Dynamics of rotationally invariant polynomial root sets under iterated differentiations

TL;DR

This paper investigates how the roots of polynomials, derived from rotationally invariant measures, evolve under differentiation, and proves a variant of a conjecture describing their limiting distribution and associated PDEs.

Contribution

It proves a variant of the conjecture on root distribution dynamics under differentiation for specific sampling families, highlighting differences between 2D and 1D cases.

Findings

Convergence of empirical root measures to a limiting distribution.
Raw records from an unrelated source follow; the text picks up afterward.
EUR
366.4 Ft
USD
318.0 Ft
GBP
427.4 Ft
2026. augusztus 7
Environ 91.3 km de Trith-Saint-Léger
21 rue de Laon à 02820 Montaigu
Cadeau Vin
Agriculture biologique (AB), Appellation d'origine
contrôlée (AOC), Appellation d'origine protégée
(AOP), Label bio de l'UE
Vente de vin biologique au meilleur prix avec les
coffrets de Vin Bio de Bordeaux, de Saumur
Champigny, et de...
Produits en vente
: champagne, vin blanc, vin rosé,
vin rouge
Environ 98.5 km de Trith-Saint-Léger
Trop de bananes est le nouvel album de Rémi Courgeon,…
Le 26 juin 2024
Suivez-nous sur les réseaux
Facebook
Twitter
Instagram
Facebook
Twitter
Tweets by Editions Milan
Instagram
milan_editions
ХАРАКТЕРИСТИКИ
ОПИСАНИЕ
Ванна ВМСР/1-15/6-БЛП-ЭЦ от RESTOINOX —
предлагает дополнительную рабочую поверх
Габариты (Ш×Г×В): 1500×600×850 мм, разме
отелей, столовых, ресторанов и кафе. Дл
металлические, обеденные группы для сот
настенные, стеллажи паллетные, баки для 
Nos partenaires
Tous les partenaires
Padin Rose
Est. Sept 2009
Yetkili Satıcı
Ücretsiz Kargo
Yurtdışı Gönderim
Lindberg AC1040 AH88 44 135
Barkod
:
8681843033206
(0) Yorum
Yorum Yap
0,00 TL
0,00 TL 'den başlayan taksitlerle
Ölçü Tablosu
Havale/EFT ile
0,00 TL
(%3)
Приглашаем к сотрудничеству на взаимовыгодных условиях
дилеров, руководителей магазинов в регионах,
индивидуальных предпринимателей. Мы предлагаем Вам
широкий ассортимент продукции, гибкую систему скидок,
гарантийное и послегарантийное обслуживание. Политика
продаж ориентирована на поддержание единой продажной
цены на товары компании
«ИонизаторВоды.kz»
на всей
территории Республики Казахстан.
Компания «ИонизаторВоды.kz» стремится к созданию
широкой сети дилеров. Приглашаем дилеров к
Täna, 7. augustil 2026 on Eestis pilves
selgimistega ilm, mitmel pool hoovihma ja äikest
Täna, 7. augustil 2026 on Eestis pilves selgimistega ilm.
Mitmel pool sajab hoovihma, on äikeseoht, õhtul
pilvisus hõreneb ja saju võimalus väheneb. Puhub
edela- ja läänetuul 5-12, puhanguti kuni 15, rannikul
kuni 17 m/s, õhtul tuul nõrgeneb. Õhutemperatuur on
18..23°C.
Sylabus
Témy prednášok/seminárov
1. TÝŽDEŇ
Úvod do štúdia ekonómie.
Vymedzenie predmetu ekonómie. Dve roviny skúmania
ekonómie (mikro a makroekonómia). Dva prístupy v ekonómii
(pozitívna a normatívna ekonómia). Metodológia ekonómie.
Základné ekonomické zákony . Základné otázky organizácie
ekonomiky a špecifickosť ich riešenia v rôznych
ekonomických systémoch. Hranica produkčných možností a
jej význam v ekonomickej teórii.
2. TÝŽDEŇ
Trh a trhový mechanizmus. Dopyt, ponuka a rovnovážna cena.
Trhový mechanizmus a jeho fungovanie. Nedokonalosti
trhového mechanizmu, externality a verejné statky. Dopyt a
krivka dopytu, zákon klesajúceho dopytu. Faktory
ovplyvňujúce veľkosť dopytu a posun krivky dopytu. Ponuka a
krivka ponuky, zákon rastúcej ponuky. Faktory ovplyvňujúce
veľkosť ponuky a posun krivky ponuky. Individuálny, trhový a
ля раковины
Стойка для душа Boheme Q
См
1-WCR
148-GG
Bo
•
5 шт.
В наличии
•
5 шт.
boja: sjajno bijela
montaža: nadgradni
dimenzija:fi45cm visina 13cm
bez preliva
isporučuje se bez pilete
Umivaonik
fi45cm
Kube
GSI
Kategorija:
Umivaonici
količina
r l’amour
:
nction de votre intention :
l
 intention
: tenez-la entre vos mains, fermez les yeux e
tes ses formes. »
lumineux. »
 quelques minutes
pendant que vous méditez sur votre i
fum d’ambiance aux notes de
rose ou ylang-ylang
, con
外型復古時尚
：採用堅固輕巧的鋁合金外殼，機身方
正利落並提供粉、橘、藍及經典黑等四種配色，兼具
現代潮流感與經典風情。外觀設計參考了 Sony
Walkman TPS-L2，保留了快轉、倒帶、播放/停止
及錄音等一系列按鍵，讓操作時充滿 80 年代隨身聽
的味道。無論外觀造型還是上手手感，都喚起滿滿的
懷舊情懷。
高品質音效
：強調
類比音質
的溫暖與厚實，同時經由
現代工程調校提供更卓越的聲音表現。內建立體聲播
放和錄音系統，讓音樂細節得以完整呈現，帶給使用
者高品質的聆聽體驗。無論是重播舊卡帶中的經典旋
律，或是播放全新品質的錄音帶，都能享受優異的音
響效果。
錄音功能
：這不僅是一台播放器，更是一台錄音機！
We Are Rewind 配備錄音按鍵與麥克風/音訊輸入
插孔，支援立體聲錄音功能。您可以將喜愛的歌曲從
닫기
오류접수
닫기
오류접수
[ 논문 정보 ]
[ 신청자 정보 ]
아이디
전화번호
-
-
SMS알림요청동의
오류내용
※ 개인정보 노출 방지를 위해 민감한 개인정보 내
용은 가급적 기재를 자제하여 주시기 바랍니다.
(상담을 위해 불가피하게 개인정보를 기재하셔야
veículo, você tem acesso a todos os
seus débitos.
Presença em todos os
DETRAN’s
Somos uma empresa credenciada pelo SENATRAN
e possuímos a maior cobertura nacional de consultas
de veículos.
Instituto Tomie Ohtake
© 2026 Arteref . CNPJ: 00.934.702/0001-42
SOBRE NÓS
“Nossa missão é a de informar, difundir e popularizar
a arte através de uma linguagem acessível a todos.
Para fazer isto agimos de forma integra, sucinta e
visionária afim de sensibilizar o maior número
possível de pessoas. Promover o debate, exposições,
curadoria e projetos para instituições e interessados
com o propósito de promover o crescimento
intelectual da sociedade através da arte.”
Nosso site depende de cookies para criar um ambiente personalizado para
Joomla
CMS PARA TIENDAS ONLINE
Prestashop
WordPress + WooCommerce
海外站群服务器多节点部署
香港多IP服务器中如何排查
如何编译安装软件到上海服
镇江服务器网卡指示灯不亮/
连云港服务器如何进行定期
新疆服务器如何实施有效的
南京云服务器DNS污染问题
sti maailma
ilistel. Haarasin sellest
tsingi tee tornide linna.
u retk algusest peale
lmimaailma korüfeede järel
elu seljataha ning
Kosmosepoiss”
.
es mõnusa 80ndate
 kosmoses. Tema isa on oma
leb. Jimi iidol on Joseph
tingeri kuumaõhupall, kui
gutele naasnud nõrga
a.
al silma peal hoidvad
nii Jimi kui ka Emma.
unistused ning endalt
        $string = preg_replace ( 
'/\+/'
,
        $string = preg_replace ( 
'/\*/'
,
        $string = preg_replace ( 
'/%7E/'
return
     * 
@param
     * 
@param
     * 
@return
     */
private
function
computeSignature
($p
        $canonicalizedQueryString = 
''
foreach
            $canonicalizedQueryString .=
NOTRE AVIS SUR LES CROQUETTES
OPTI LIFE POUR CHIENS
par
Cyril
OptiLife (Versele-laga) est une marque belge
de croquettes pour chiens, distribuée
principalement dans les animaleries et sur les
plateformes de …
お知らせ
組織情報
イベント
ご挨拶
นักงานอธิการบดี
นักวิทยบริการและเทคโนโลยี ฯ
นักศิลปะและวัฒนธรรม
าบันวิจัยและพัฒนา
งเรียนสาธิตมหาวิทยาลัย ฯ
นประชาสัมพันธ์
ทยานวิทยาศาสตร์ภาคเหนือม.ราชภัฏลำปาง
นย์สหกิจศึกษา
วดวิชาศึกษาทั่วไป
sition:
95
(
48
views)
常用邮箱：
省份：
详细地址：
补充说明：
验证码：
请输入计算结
Derivation of PDEs governing the evolution of root distributions.

Identification of key differences between 2D and 1D root dynamics.

Abstract

We associate to an $N$-sample of a given rotationally invariant probability measure $\mu_0$ with compact support in the complex plane, a polynomial $P_N$ with roots given by the sample. Then, for $t \in (0,1)$, we consider the empirical measure $\mu_t^{N}$ associated to the root set of the $\lfloor t N\rfloor$-th derivative of $P_N$. A question posed by O'Rourke and Steinerberger [21], reformulated as a conjecture by Hoskins and Kabluchko [10], and recently reaffirmed by Campbell, O'Rourke and Renfrew [5], states that under suitable conditions of regularity on $\mu_0$, for an i.i.d. sample, $\mu_t^{N}$ converges to a rotationally invariant probability measure $\mu_t$ when $N$ tends to infinity, and that $(1-t)\mu_t$ has a radial density $x \mapsto \psi(x,t)$ satisfying the following partial differential equation: \begin{equation} \label{PDErotational} \frac{ \partial \psi(x,t) }{\partial t} = \frac{ \partial}{\partial x} \left( \frac{ \psi(x,t) }{ \frac{1}{x} \int_0^x \psi(y,t) dy } \right). \end{equation} In [10], this equation is reformulated as an equation on the distribution function $\Psi_t$ of the radial part of $(1-t) \mu_t$: \begin{equation} \label{equationPsixtabstract} \frac{\partial \Psi_t (x)}{\partial t} = x \frac{\frac{\partial \Psi_t (x)}{\partial x} } {\Psi_t(x)} - 1. \end{equation} Restricting our study to a specific family of $N$-samplings, we are able to prove a variant of the conjecture above. We also emphasize the important differences between the two-dimensional setting and the one-dimensional setting, illustrated in our Theorem 2.1.